There were plans in the late 1990s for a move to a new 20,000 seater stadium (named Sports Park 2000) on adjoining waste ground, but these plans were scrapped. On 15 February 2006, the club unveiled plans for the redevelopment of their current ground. The plans would see every stand other than the Rochdale Road End being redeveloped. When completed it would initially be a 16,000 seater stadium, estimated to cost £80 million, and with a working name of the Oldham Arena.

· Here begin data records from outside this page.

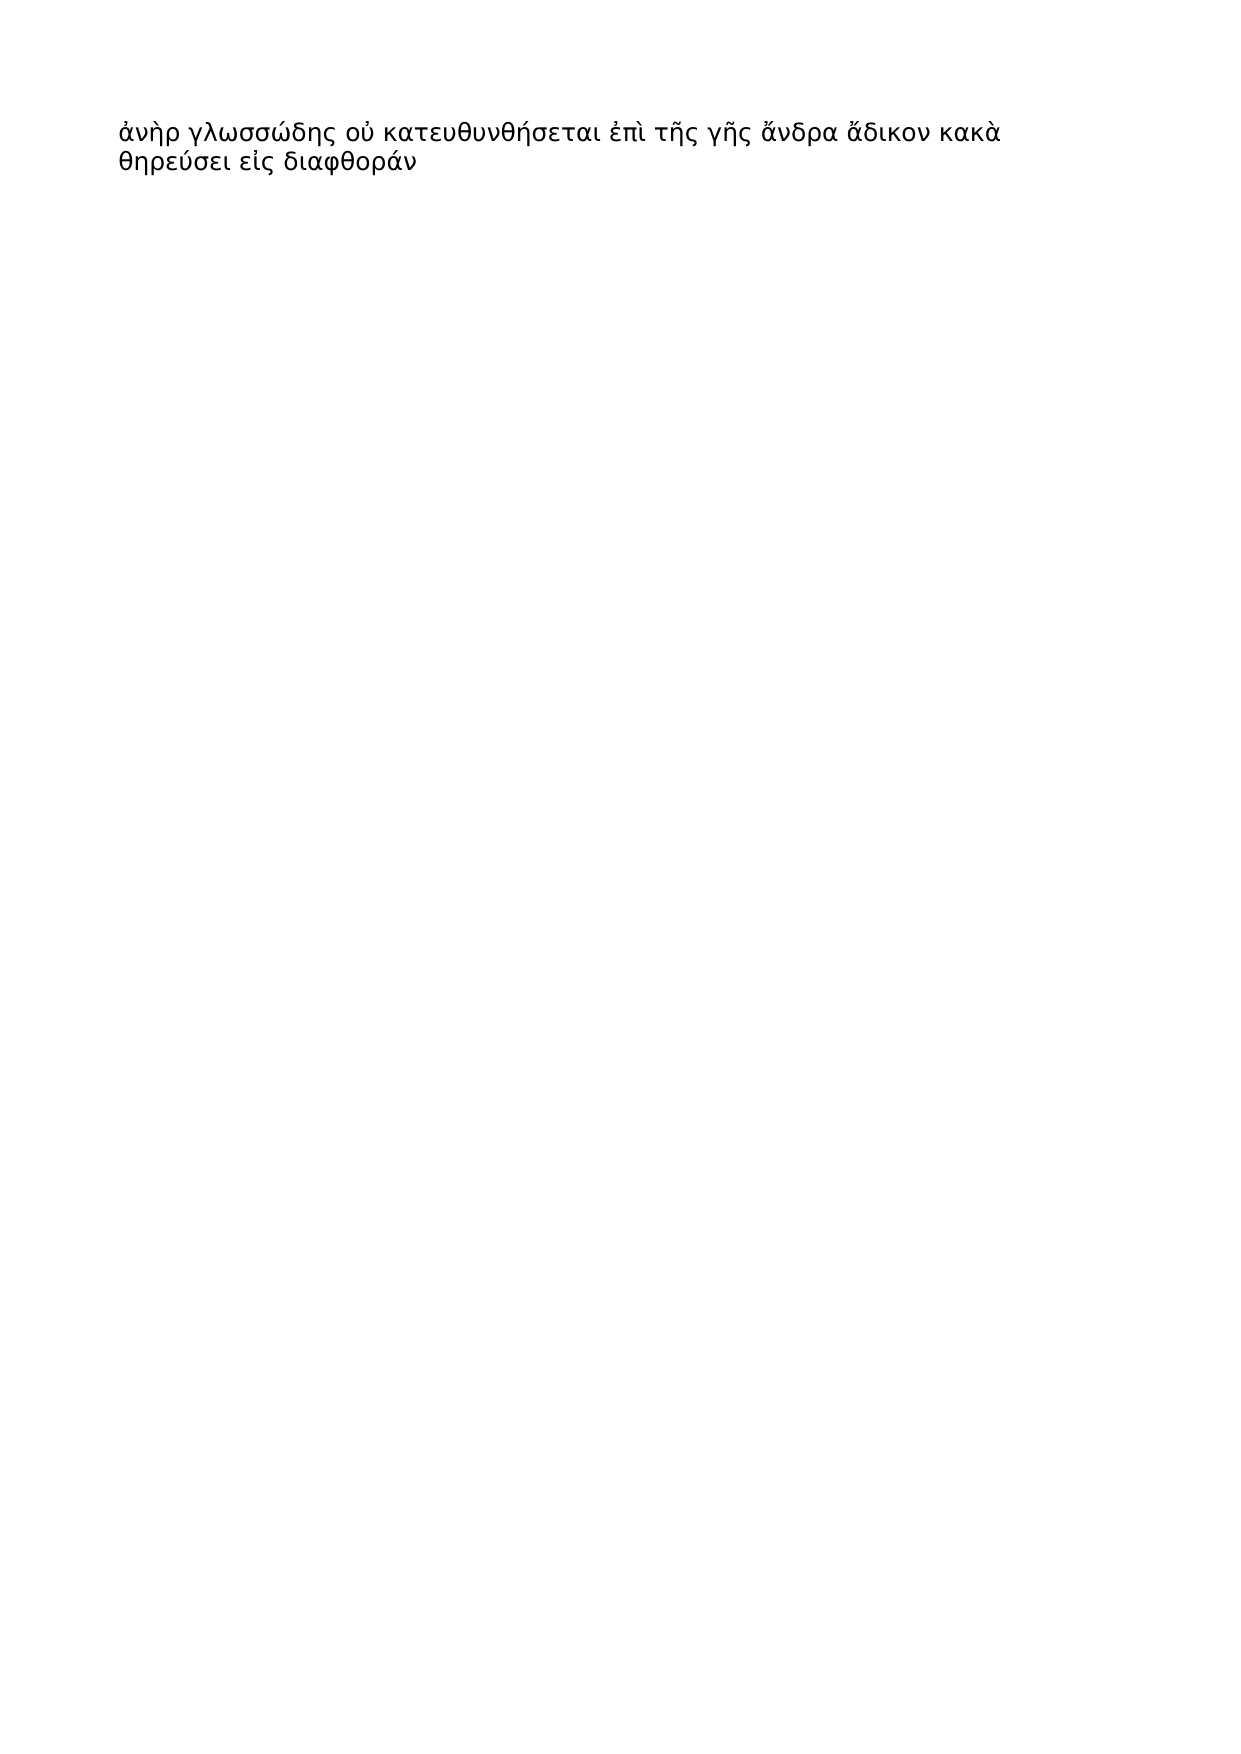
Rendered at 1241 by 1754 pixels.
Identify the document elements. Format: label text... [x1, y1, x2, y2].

text ἀνὴρ γλωσσώδης οὐ κατευθυνθήσεται ἐπὶ τῆς γῆς ἄνδρα ἄδικον κακὰ θηρεύσει εἰς διαφθοράν [118, 118, 1122, 176]
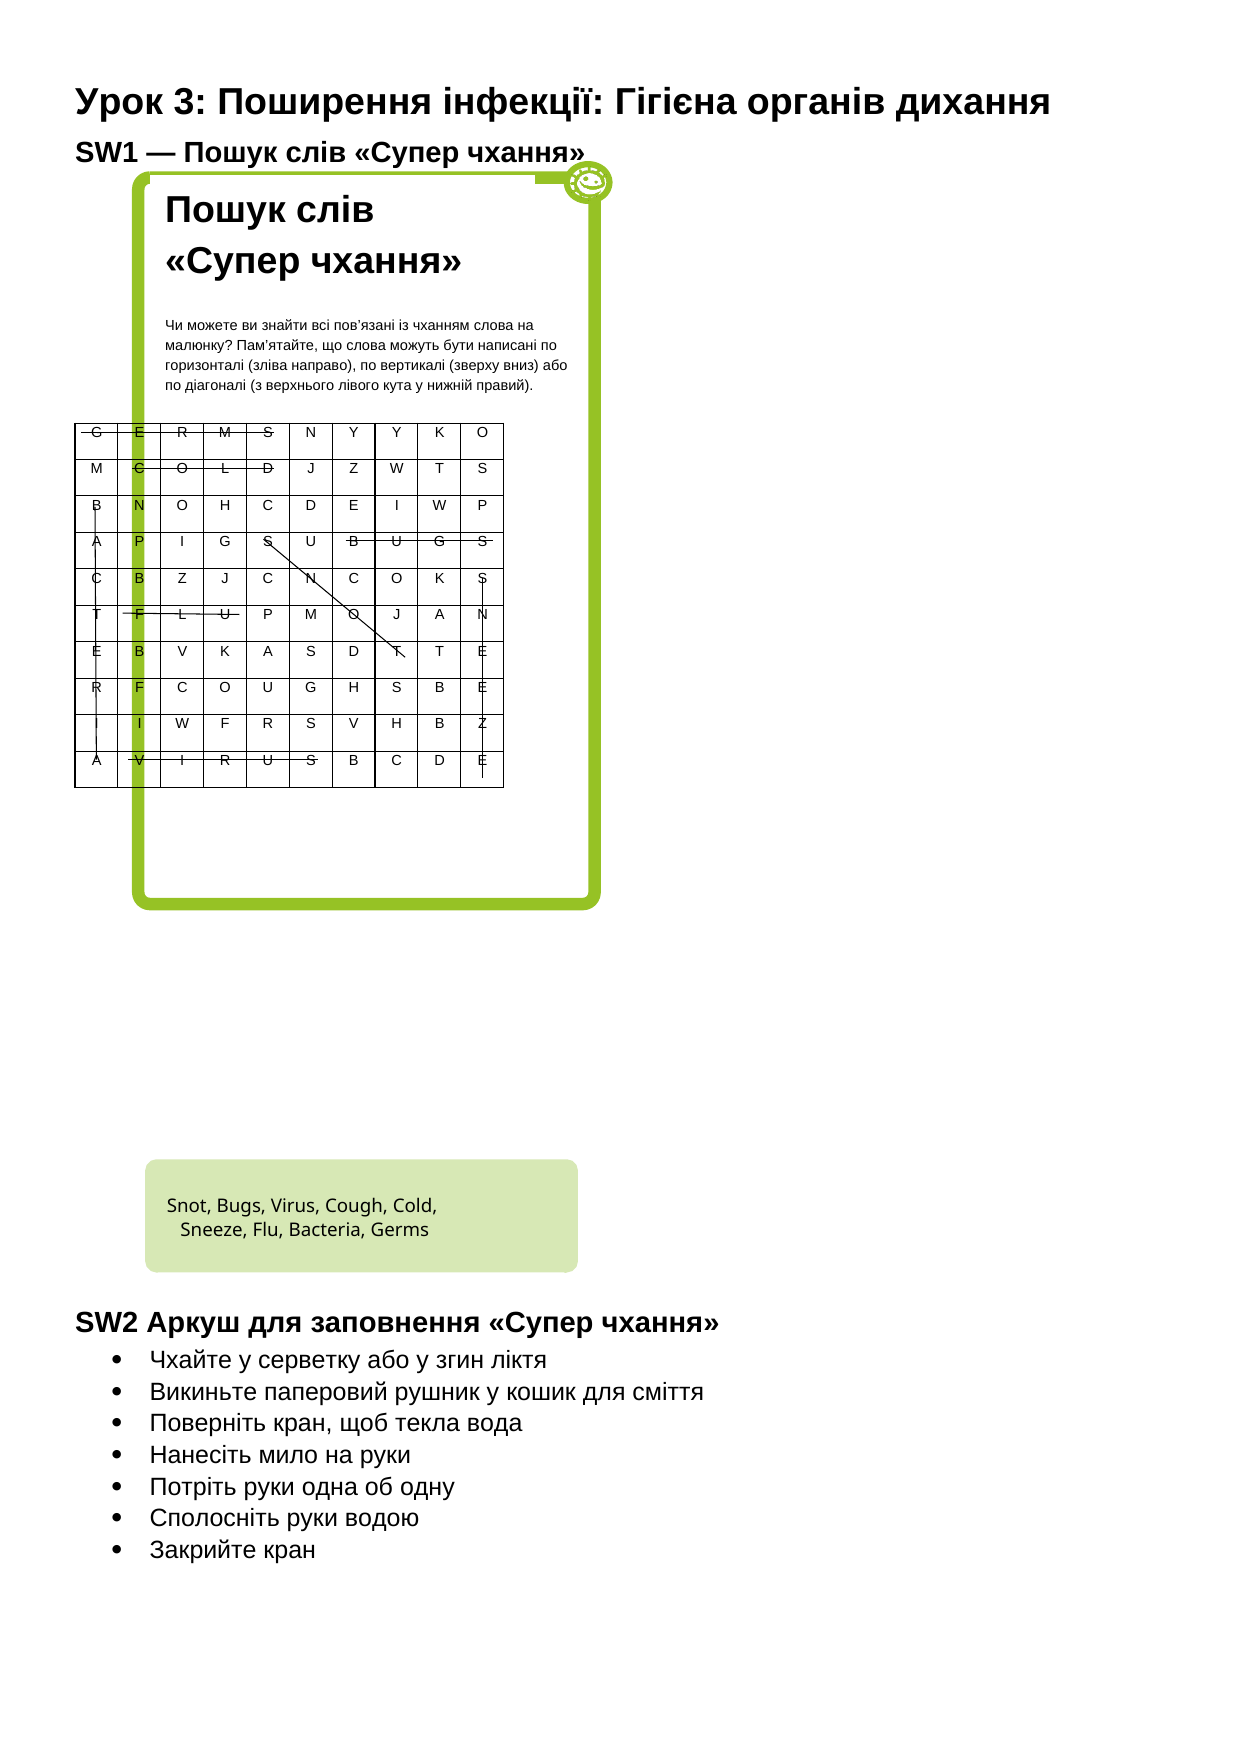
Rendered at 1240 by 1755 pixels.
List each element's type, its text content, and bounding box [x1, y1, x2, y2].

table_cell N [290, 569, 332, 605]
table_cell E [461, 679, 482, 714]
table_cell R [204, 752, 246, 759]
table_cell U [247, 760, 289, 787]
table_cell W [418, 496, 460, 532]
table_cell T [418, 460, 460, 495]
table_header N [290, 424, 332, 459]
list Сполосніть руки водою [112, 1503, 1164, 1532]
table_cell O [161, 460, 203, 468]
subtitle SW2 Аркуш для заповнення «Супер чхання» [75, 1304, 1164, 1338]
table_cell I [376, 496, 417, 532]
table_cell U [247, 752, 289, 759]
table_header M [204, 433, 246, 459]
table_cell С [247, 569, 289, 605]
table_cell P [118, 533, 131, 568]
list Викиньте паперовий рушник у кошик для сміття [112, 1376, 1164, 1405]
table_cell N [461, 606, 482, 641]
table_cell U [376, 541, 417, 568]
table_cell А [96, 533, 117, 568]
table_cell L [204, 460, 246, 468]
table_header S [247, 424, 289, 459]
table_cell D [333, 642, 374, 678]
table_cell T [376, 642, 417, 678]
table_cell R [76, 679, 95, 714]
table_cell G [418, 533, 460, 540]
table_cell W [376, 460, 417, 495]
table_header E [145, 433, 160, 459]
table_cell D [290, 496, 332, 532]
table_header O [461, 424, 503, 459]
table_cell D [418, 752, 460, 787]
text Чи можете ви знайти всі пов’язані із чханням слова на малюнку? Пам’ятайте, що слова можуть бути написані по горизонталі (зліва направо), по вертикалі (зверху вниз) або по діагоналі (з верхнього лівого кута у нижній правий). [165, 316, 572, 393]
table_cell I [161, 760, 203, 787]
table_cell С [96, 569, 117, 605]
table_cell F [145, 606, 160, 613]
table_header G [76, 424, 117, 459]
table_cell N [118, 496, 131, 532]
table_cell P [461, 496, 503, 532]
list Нанесіть мило на руки [112, 1440, 1164, 1469]
table_cell L [161, 606, 203, 613]
table_cell P [247, 606, 289, 641]
table_header R [161, 433, 203, 459]
table_header E [118, 433, 131, 459]
table_cell O [161, 496, 203, 532]
table_cell T [97, 606, 117, 641]
table_cell I [161, 533, 203, 568]
table_cell С [161, 679, 203, 714]
table_cell J [204, 569, 246, 605]
table_cell S [376, 679, 417, 714]
table_cell С [76, 569, 94, 605]
table_header Y [333, 424, 374, 459]
table_cell J [376, 606, 417, 641]
table_cell S [461, 460, 503, 495]
table_cell H [376, 715, 417, 751]
table_cell K [204, 642, 246, 678]
table_cell С [376, 752, 417, 787]
table_cell В [418, 715, 460, 751]
table_header E [145, 424, 160, 432]
table_header Y [376, 424, 417, 459]
table_cell L [161, 615, 203, 641]
subtitle SW1 — Пошук слів «Супер чхання» [75, 135, 1164, 168]
table_cell T [418, 642, 460, 678]
list Закрийте кран [112, 1535, 1164, 1564]
table_cell А [418, 606, 460, 641]
list Чхайте у серветку або у згин ліктя [112, 1345, 1164, 1374]
table_cell V [333, 715, 374, 751]
subtitle Пошук слів «Супер чхання» [165, 187, 520, 282]
table_cell N [145, 496, 160, 532]
table_cell G [204, 533, 246, 568]
table_cell R [247, 715, 289, 751]
table_cell H [204, 496, 246, 532]
table_cell I [97, 715, 117, 751]
table_cell B [76, 496, 117, 532]
table_cell S [247, 533, 289, 568]
table_cell E [461, 642, 482, 678]
list Потріть руки одна об одну [112, 1471, 1164, 1500]
table_cell G [290, 679, 332, 714]
table_cell F [145, 614, 160, 641]
table_cell U [247, 679, 289, 714]
table_cell I [118, 715, 131, 751]
table_cell I [161, 752, 203, 759]
table_cell C [145, 469, 160, 495]
table_cell E [97, 642, 117, 678]
table_cell H [333, 679, 374, 714]
table_header K [418, 424, 460, 459]
list Поверніть кран, щоб текла вода [112, 1408, 1164, 1437]
table_cell E [461, 752, 503, 787]
table_cell S [290, 715, 332, 751]
table_cell G [418, 541, 460, 568]
table_cell N [483, 606, 503, 641]
table_cell S [290, 752, 332, 787]
table_header M [204, 424, 246, 432]
table_cell U [290, 533, 332, 568]
table_cell M [76, 460, 117, 495]
table_cell S [461, 533, 503, 568]
table_cell В [333, 752, 374, 787]
table_cell V [145, 760, 160, 787]
table_cell F [118, 679, 131, 714]
table_cell А [76, 752, 117, 787]
table_cell I [145, 715, 160, 751]
table_cell L [204, 469, 246, 495]
table_cell R [204, 760, 246, 787]
table_header E [118, 424, 131, 432]
table_cell O [204, 679, 246, 714]
table_cell R [97, 679, 117, 714]
table_cell O [333, 606, 374, 641]
table_cell С [247, 496, 289, 532]
table_cell V [118, 752, 131, 787]
table_cell Z [461, 715, 482, 751]
table_cell Z [333, 460, 374, 495]
table_cell J [290, 460, 332, 495]
table_cell P [145, 533, 160, 568]
table_cell S [461, 569, 503, 605]
table_cell C [145, 460, 160, 468]
table_cell В [118, 642, 131, 678]
table_cell E [483, 679, 503, 714]
table_cell O [376, 569, 417, 605]
table_cell V [145, 752, 160, 759]
table_cell S [290, 642, 332, 678]
table_cell T [76, 606, 95, 641]
table_cell F [145, 679, 160, 714]
table_cell Z [483, 715, 503, 751]
table_cell V [161, 642, 203, 678]
table_cell А [76, 533, 94, 568]
table_cell F [204, 715, 246, 751]
table_cell C [118, 460, 131, 495]
table_cell K [418, 569, 460, 605]
table_cell В [145, 569, 160, 605]
table_cell D [247, 460, 289, 495]
table_cell E [483, 642, 503, 678]
table_cell В [418, 679, 460, 714]
table_header R [161, 424, 203, 432]
table_cell E [333, 496, 374, 532]
subtitle Урок 3: Поширення інфекції: Гігієна органів дихання [75, 79, 1164, 122]
table_cell B [333, 533, 374, 568]
table_cell А [247, 642, 289, 678]
table_cell M [290, 606, 332, 641]
table_cell U [376, 533, 417, 540]
table_cell В [145, 642, 160, 678]
table_cell Z [161, 569, 203, 605]
table_cell W [161, 715, 203, 751]
table_cell I [76, 715, 95, 751]
table_cell U [204, 606, 246, 641]
table_cell O [161, 469, 203, 495]
table_cell В [118, 569, 131, 605]
table_cell E [76, 642, 95, 678]
table_cell С [333, 569, 374, 605]
table_cell F [118, 606, 131, 641]
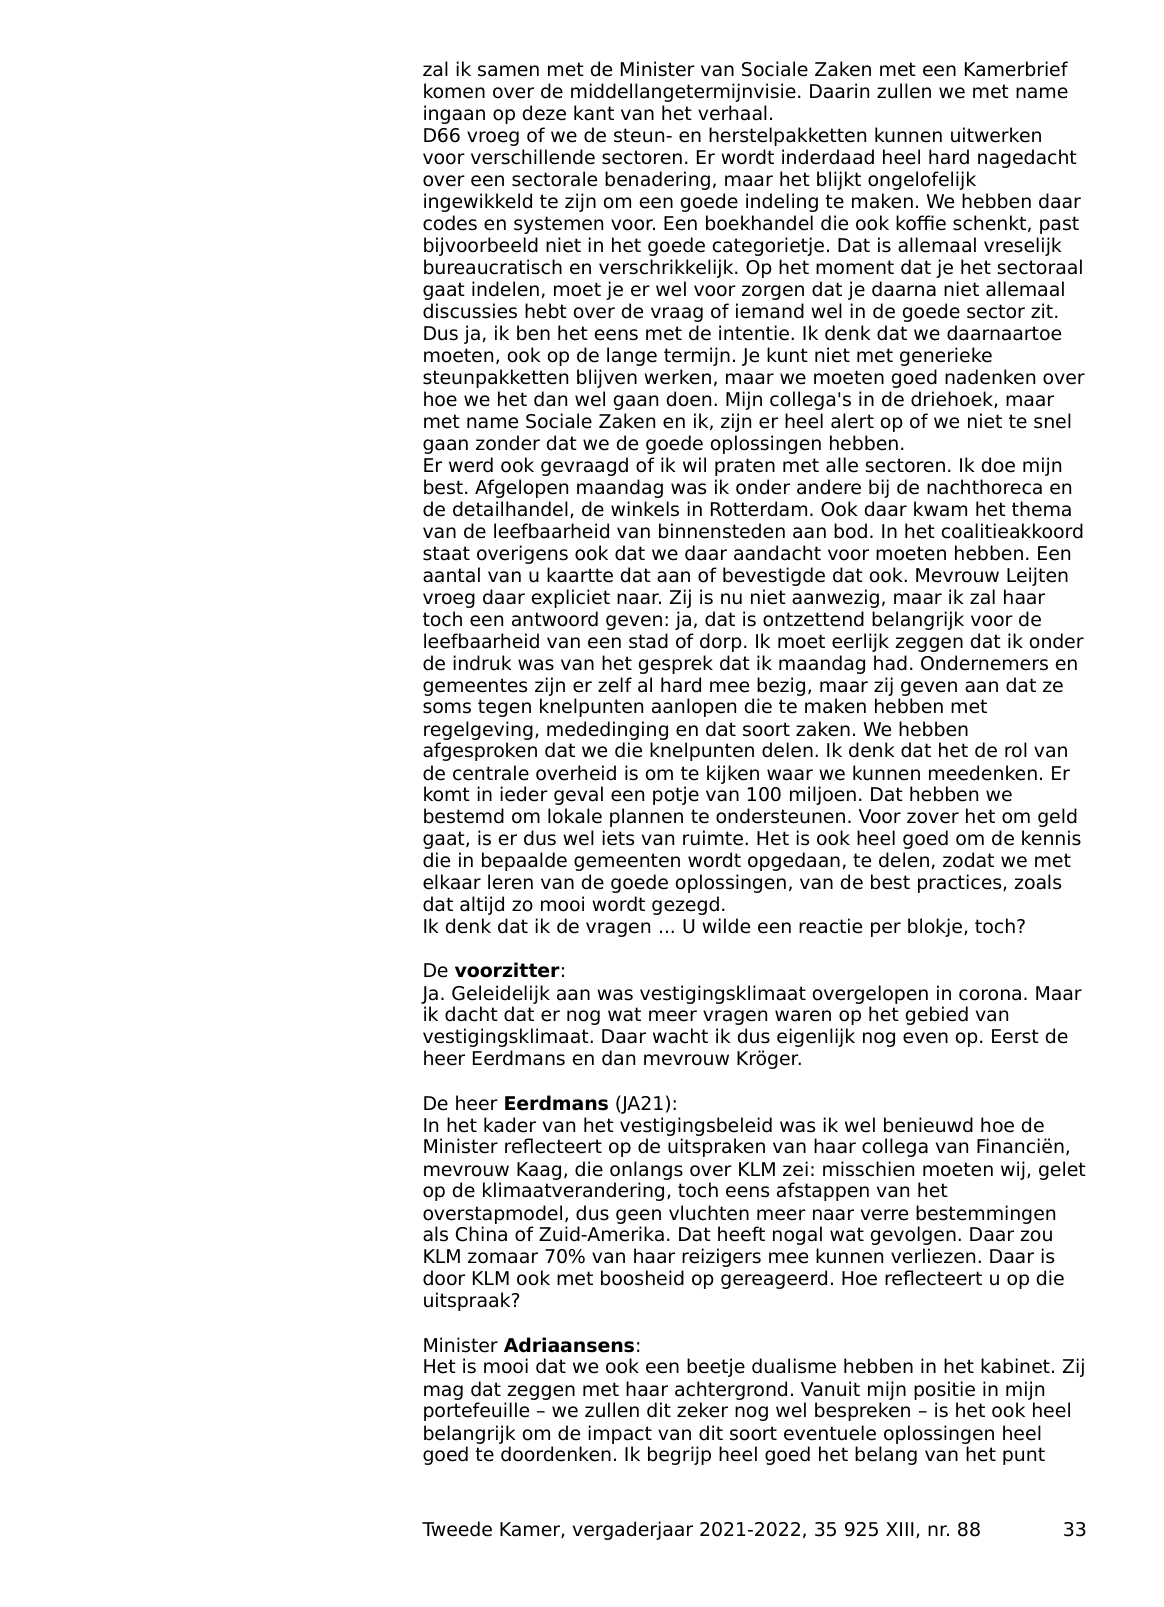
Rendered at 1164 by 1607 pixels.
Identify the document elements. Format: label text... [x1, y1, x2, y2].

text Er werd ook gevraagd of ik wil praten met alle sectoren. Ik doe mijn best. Afgelopen maandag was ik onder andere bij de nachthoreca en de detailhandel, de winkels in Rotterdam. Ook daar kwam het thema van de leefbaarheid van binnensteden aan bod. In het coalitieakkoord staat overigens ook dat we daar aandacht voor moeten hebben. Een aantal van u kaartte dat aan of bevestigde dat ook. Mevrouw Leijten vroeg daar expliciet naar. Zij is nu niet aanwezig, maar ik zal haar toch een antwoord geven: ja, dat is ontzettend belangrijk voor de leefbaarheid van een stad of dorp. Ik moet eerlijk zeggen dat ik onder de indruk was van het gesprek dat ik maandag had. Ondernemers en gemeentes zijn er zelf al hard mee bezig, maar zij geven aan dat ze soms tegen knelpunten aanlopen die te maken hebben met regelgeving, mededinging en dat soort zaken. We hebben afgesproken dat we die knelpunten delen. Ik denk dat het de rol van de centrale overheid is om te kijken waar we kunnen meedenken. Er komt in ieder geval een potje van 100 miljoen. Dat hebben we bestemd om lokale plannen te ondersteunen. Voor zover het om geld gaat, is er dus wel iets van ruimte. Het is ook heel goed om de kennis die in bepaalde gemeenten wordt opgedaan, te delen, zodat we met elkaar leren van de goede oplossingen, van de best practices, zoals dat altijd zo mooi wordt gezegd. [422, 455, 1087, 916]
text Minister Adriaansens: [422, 1334, 1087, 1356]
text In het kader van het vestigingsbeleid was ik wel benieuwd hoe de Minister reflecteert op de uitspraken van haar collega van Financiën, mevrouw Kaag, die onlangs over KLM zei: misschien moeten wij, gelet op de klimaatverandering, toch eens afstappen van het overstapmodel, dus geen vluchten meer naar verre bestemmingen als China of Zuid-Amerika. Dat heeft nogal wat gevolgen. Daar zou KLM zomaar 70% van haar reizigers mee kunnen verliezen. Daar is door KLM ook met boosheid op gereageerd. Hoe reflecteert u op die uitspraak? [422, 1114, 1087, 1312]
text Het is mooi dat we ook een beetje dualisme hebben in het kabinet. Zij mag dat zeggen met haar achtergrond. Vanuit mijn positie in mijn portefeuille – we zullen dit zeker nog wel bespreken – is het ook heel belangrijk om de impact van dit soort eventuele oplossingen heel goed te doordenken. Ik begrijp heel goed het belang van het punt [422, 1356, 1087, 1466]
text D66 vroeg of we de steun- en herstelpakketten kunnen uitwerken voor verschillende sectoren. Er wordt inderdaad heel hard nagedacht over een sectorale benadering, maar het blijkt ongelofelijk ingewikkeld te zijn om een goede indeling te maken. We hebben daar codes en systemen voor. Een boekhandel die ook koffie schenkt, past bijvoorbeeld niet in het goede categorietje. Dat is allemaal vreselijk bureaucratisch en verschrikkelijk. Op het moment dat je het sectoraal gaat indelen, moet je er wel voor zorgen dat je daarna niet allemaal discussies hebt over de vraag of iemand wel in de goede sector zit. Dus ja, ik ben het eens met de intentie. Ik denk dat we daarnaartoe moeten, ook op de lange termijn. Je kunt niet met generieke steunpakketten blijven werken, maar we moeten goed nadenken over hoe we het dan wel gaan doen. Mijn collega's in de driehoek, maar met name Sociale Zaken en ik, zijn er heel alert op of we niet te snel gaan zonder dat we de goede oplossingen hebben. [422, 125, 1087, 455]
text De heer Eerdmans (JA21): [422, 1092, 1087, 1114]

On 14 November 2007, Oldham Athletic received planning permission for the Broadway Stand, whilst Oldham Borough Council rejected the further development of the stadium due to local objections regarding the height and size of a proposed block of flats. On 12 December 2007, after amending the plans, another council meeting gave permission for redevelopment. Facilities would include conferencing and a hotel plus the option of a casino.

Demolition of the Broadway Stand started on 8 May 2008, with the work completed before the start of the new season. The building of the new stand was due to commence in December 2008 and was expected to take 16 months.

On 28 July 2011 the council offered the club £5.7 million to help with their redevelopment fund of Boundary Park, which would involve the redevelopment of the Broadway Stand.

Following the club's relegation to non-league football with the match against Salford City abandoned, Oldham Athletic decided that the now renamed 'Joe Royle Stand' would be closed for the 2022-23 season, on cost and safety grounds.

In March 2023, it was announced that Oldham Council would invest £1 million in a new pitch at Boundary Park making the surface suitable for increased usage including the return of Oldham R.L.F.C. to the stadium from the 2024 season.